[Activity]: Transcribe the entries below exactly; leave every image out.

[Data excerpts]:
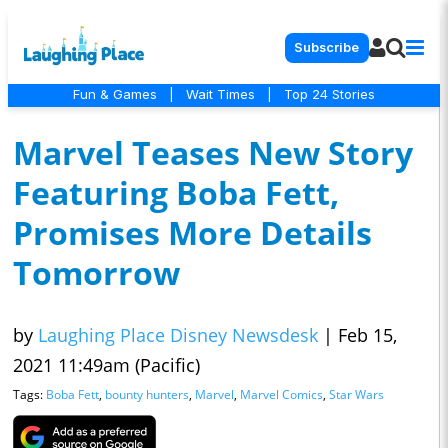
Subscribe
Fun & Games
|
Wait Times
|
Top 24 Stories
Marvel Teases New Story
Featuring Boba Fett,
Promises More Details
Tomorrow
by
Laughing Place Disney Newsdesk
|
Feb 15,
2021 11:49am (Pacific)
Tags:
Boba Fett
,
bounty hunters
,
Marvel
,
Marvel Comics
,
Star Wars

[Solution below]:
Subscribe
Fun & Games
|
Wait Times
|
Top 24 Stories
Marvel Teases New Story
Featuring Boba Fett,
Promises More Details
Tomorrow
by
Laughing Place Disney Newsdesk
|
Feb 15,
2021 11:49am (Pacific)
Tags:
Boba Fett
,
bounty hunters
,
Marvel
,
Marvel Comics
,
Star Wars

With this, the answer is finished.